New Study Finds Fewer Americans Than Ever Can Identify a Compact Car


Over the last hundred years or so, ever since Model T himself got up one day and invented the car, we have slowly gotten so used to cars in this country that we hardly bat an eye at driving to something over an hour away. That type of journey used to take days, sometimes even weeks, but we have become so complacent in our auto-centric world that we don’t even think about it any more. Apparently, due to thinking about our cars less, we have start to become unfamiliar with certain words and phrases. In fact, according to a new study, fewer Americans than ever can identify a compact car.

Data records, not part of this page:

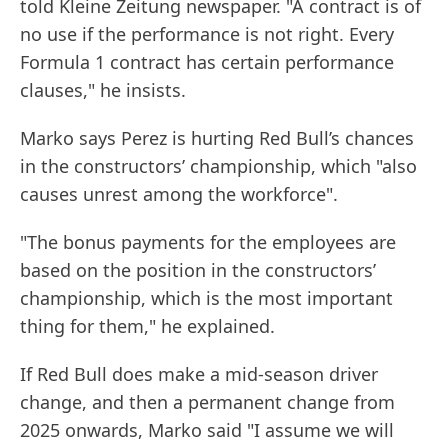
told Kleine Zeitung newspaper. "A contract is of
no use if the performance is not right. Every
Formula 1 contract has certain performance
clauses," he insists.
Marko says Perez is hurting Red Bull’s chances
in the constructors’ championship, which "also
causes unrest among the workforce".
"The bonus payments for the employees are
based on the position in the constructors’
championship, which is the most important
thing for them," he explained.
If Red Bull does make a mid-season driver
change, and then a permanent change from
2025 onwards, Marko said "I assume we will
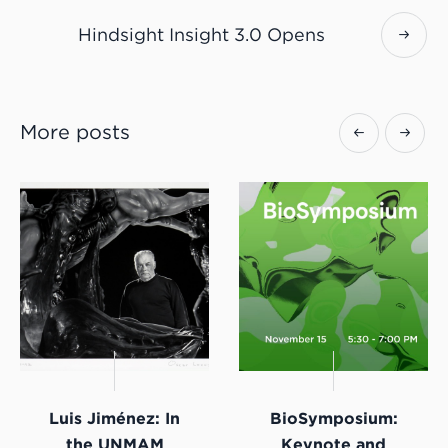
Hindsight Insight 3.0 Opens
More posts
Luis Jiménez: In
BioSymposium:
the UNMAM
Keynote and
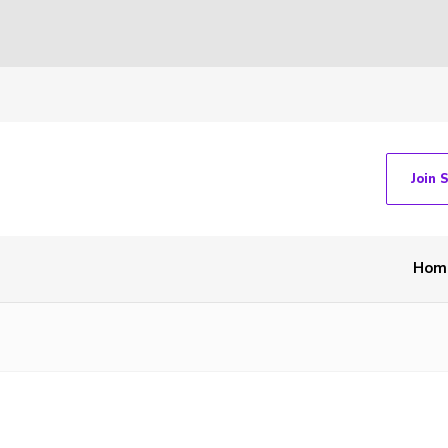
Join 
Hom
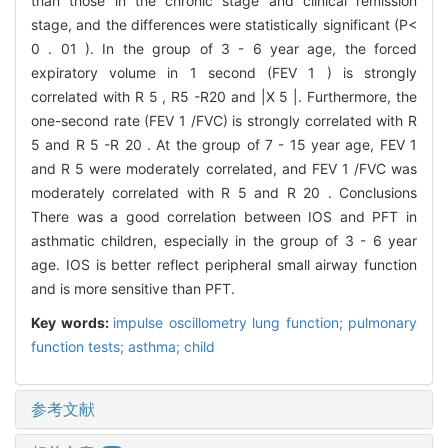
than those in the chronic stage and clinical remission
stage, and the differences were statistically significant (P<
0 . 01 ). In the group of 3 - 6 year age, the forced
expiratory volume in 1 second (FEV 1 ) is strongly
correlated with R 5 , R5 -R20 and |X 5 |. Furthermore, the
one-second rate (FEV 1 /FVC) is strongly correlated with R
5 and R 5 -R 20 . At the group of 7 - 15 year age, FEV 1
and R 5 were moderately correlated, and FEV 1 /FVC was
moderately correlated with R 5 and R 20 . Conclusions
There was a good correlation between IOS and PFT in
asthmatic children, especially in the group of 3 - 6 year
age. IOS is better reflect peripheral small airway function
and is more sensitive than PFT.
Key words:
impulse oscillometry lung function; pulmonary
function tests; asthma; child
参考文献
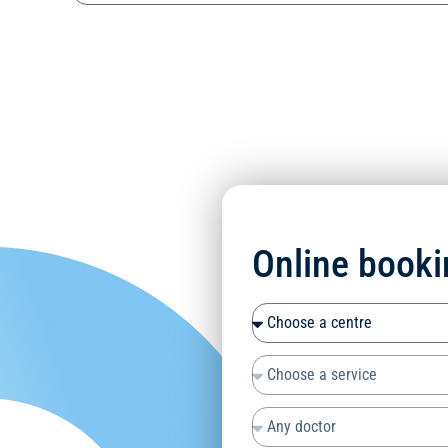
Online booki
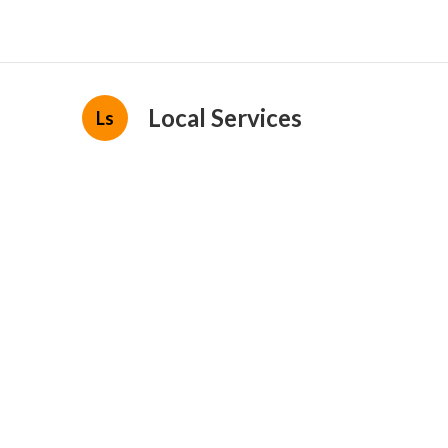
Local Services
Ls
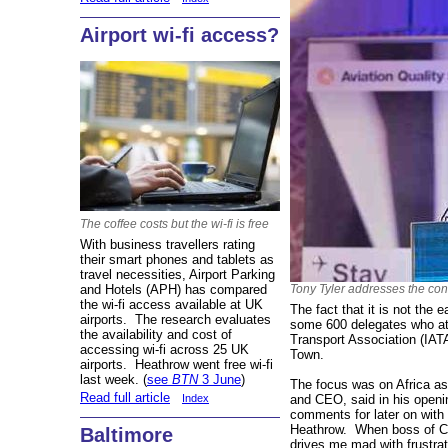
Airport wi-fi access?
The coffee costs but the wi-fi is free
With business travellers rating
their smart phones and tablets as
travel necessities, Airport Parking
and Hotels (APH) has compared
Tony Tyler addresses the co
the wi-fi access available at UK
The fact that it is not the e
airports. The research evaluates
some 600 delegates who att
the availability and cost of
Transport Association (IAT
accessing wi-fi across 25 UK
Town.
airports. Heathrow went free wi-fi
last week. (
see
BTN
3 June
)
The focus was on Africa as
Read full article
and CEO, said in his openi
Index
comments for later on with
Heathrow. When boss of Ca
Baltimore
drives me mad with frustr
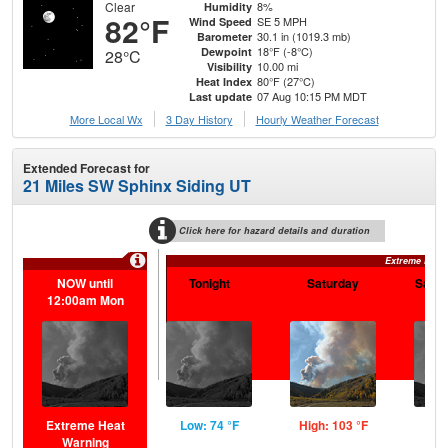
Clear
8%
Humidity
82°F
SE 5 MPH
Wind Speed
30.1 in (1019.3 mb)
Barometer
18°F (-8°C)
Dewpoint
28°C
10.00 mi
Visibility
80°F (27°C)
Heat Index
07 Aug 10:15 PM MDT
Last update
More Local Wx
3 Day History
Hourly
Weather
Forecast
Extended Forecast for
21 Miles SW Sphinx Siding UT
Click here for hazard details and duration
Extreme Heat
NOW until
Tonight
Saturday
Satur
12:00am Mon
Extreme Heat
Low: 74 °F
High: 103 °F
Low
Warning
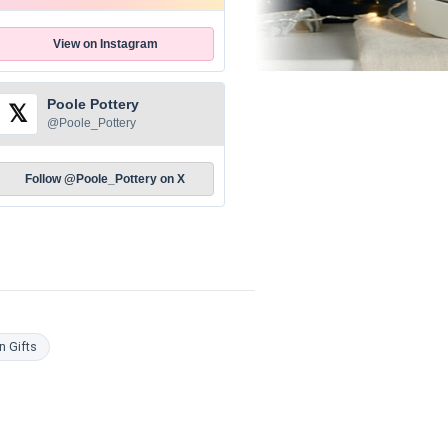
View on Instagram
Poole Pottery
𝕏
@Poole_Pottery
Follow @Poole_Pottery on X
n Gifts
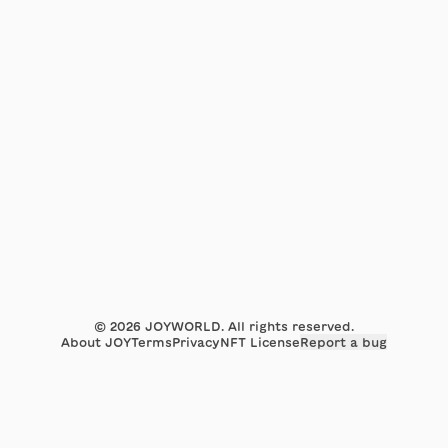
©
2026
JOYWORLD. All rights reserved.
About JOY
Terms
Privacy
NFT License
Report a bug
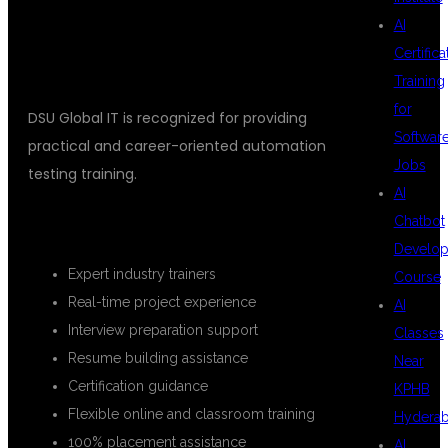
IT?
AI
Certifica
Training
for
DSU Global IT is recognized for providing
Softwar
practical and career-oriented automation
Jobs
testing training.
AI
Chatbot
KEY BENEFITS
Develo
Expert industry trainers
Course
Real-time project experience
AI
Interview preparation support
Classes
Resume building assistance
Near
Certification guidance
KPHB
Flexible online and classroom training
Hydera
100% placement assistance
AI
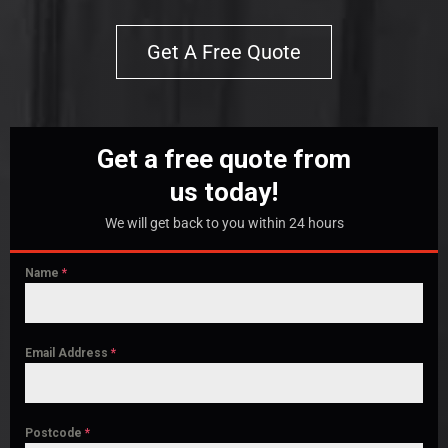
Get A Free Quote
Get a free quote from
us today!
We will get back to you within 24 hours
Name
*
Email Address
*
Postcode
*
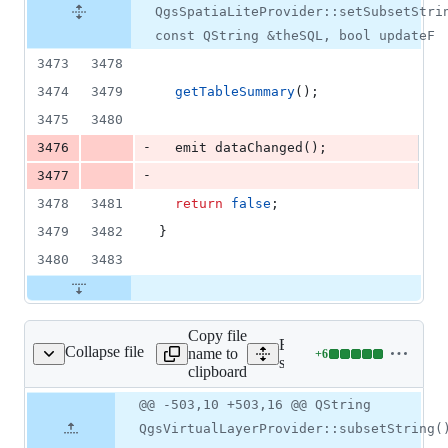
QgsSpatiaLiteProvider::setSubsetStri
const QString &theSQL, bool updateF
3473
3478
3474
3479
getTableSummary
();
3475
3480
-
3476
  emit 
dataChanged
();
-
3477
3478
3481
return
false
;
3479
3482
}
3480
3483
Copy file
Expand all lines:
Collapse file
name to
+
6
rtuallayerprovider.cpp
Lines
src/providers/virtual/qgsvi
clipboard
changed:
6
Original
Diff
@@ -503,10 +503,16 @@ QString
Diff line
additions
file line
line
number
QgsVirtualLayerProvider::subsetString(
&
number
change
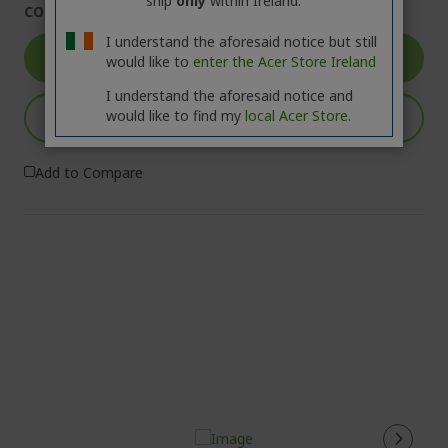
ship
only
within Ireland.
COMING SOON
I understand the aforesaid notice but still
GO TO PRODUCT
would like to
enter the Acer Store Ireland
I understand the aforesaid notice and
would like to find my
local Acer Store.
NOTIFY ME
Add to Compare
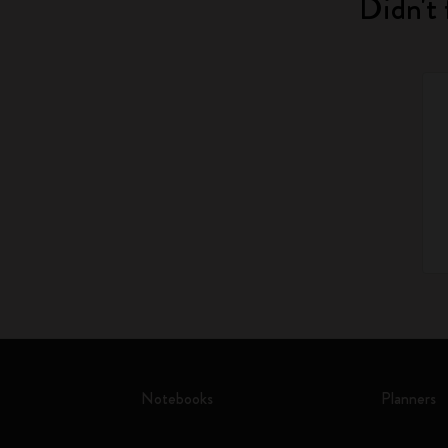
Didn't 
Notebooks
Planners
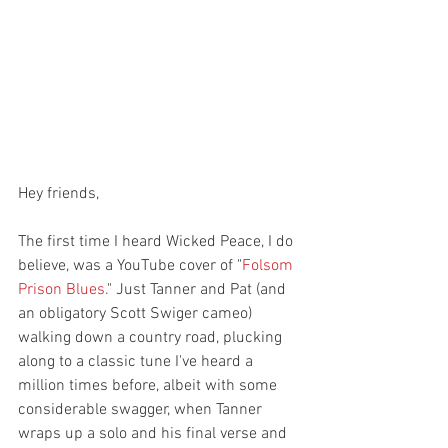
Hey friends,
The first time I heard Wicked Peace, I do 
believe, was a YouTube cover of "
Folsom 
Prison Blues.
" Just Tanner and Pat (and 
an obligatory Scott Swiger cameo) 
walking down a country road, plucking 
along to a classic tune I've heard a 
million times before, albeit with some 
considerable swagger, when Tanner 
wraps up a solo and his final verse and 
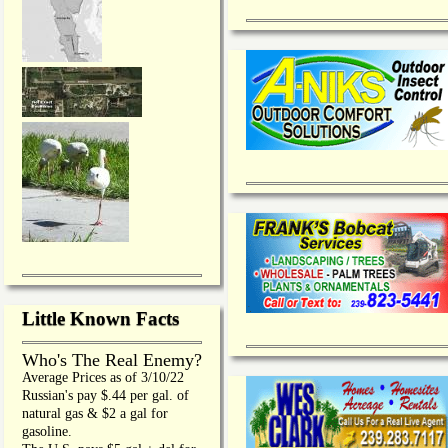
Little Known Facts
Who's The Real Enemy?
Average Prices as of 3/10/22
Russian's pay $.44 per gal. of
natural gas & $2 a gal for
gasoline.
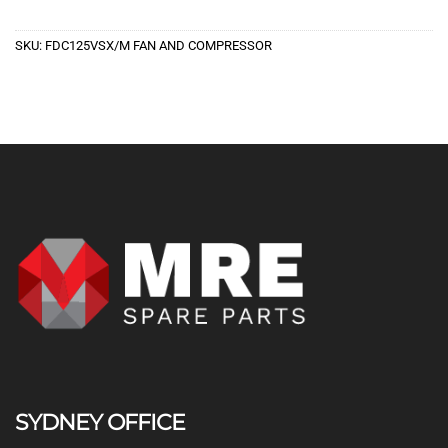
SKU:
FDC125VSX/M FAN AND COMPRESSOR
SYDNEY OFFICE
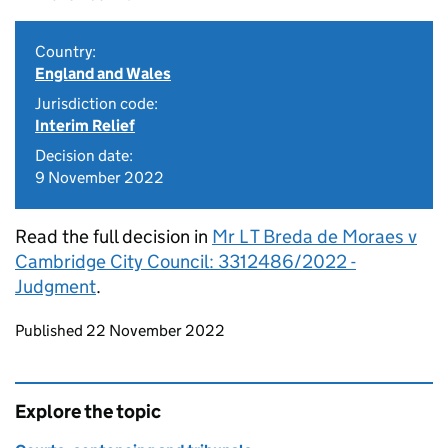
Country:
England and Wales
Jurisdiction code:
Interim Relief
Decision date:
9 November 2022
Read the full decision in
Mr L T Breda de Moraes v
Cambridge City Council: 3312486/2022 -
Judgment
.
Updates to this page
Published 22 November 2022
Explore the topic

We spoke with some True Americans about this over the weekend, showing them pictures of different cars and asking them to identify them, hoping to prove our point that the study was wrong. Turns out, the worst is true and it might be even worse than we expected.


Jaime, 17. “A compact car? Wasn’t that called a compact disc back in the day, like a CD? My mom was born in the 80s so she taught me all about this stuff. So I guess if I had to choose from these 4 cars, I would say the big truck is the compact one. You could probably fit a bunch of CDs in there.”


Claire, 25. “Hmm, OK. So I’m looking at these four pictures, right? And I want to say that one of them is the compact car, but I don’t know exactly which one that would be. I can wait here, stalling for time until I can figure this out, or I could tell you I already know what it is and give myself the air that I know what I am doing. Well, how about this? It’s the third one. HaHA! I figured it out while I was stalling. Take that, random survey. You just got Claire-d.” 


Julianne, 2. “Oh me? I’m just a baby.” 


Miguel, 42. “Listen bud, I’m making so much money with my cryptocurrency “Buzzbucks” that I don’t have time to learn the different types of cars. Small, big, compact, portable, these words are meaningless to me. All I need to know is the color and my Uber drive will call me when he realizes I’m colorblind and just guide me to the vehicle. You guys are living in the past, I’m living in the now.” 


Hansen, 35. “I could have sworn I knew what a compact car was, but looking at this picture I’m not so sure. Have I been parking in the wrong spots this whole time? What a fool I must have seemed to all the random strangers at the Barnes & Noble. A fool! Ugh. I must go revoke my membership and begin the long process of forgetting I ever lived that life. I am truly, truly ashamed.”


Georgina, 20. “Listen, I don’t care.” 


Turns out, none of them got a single question correct. In fact, at one point we forgot we had even asked for questions.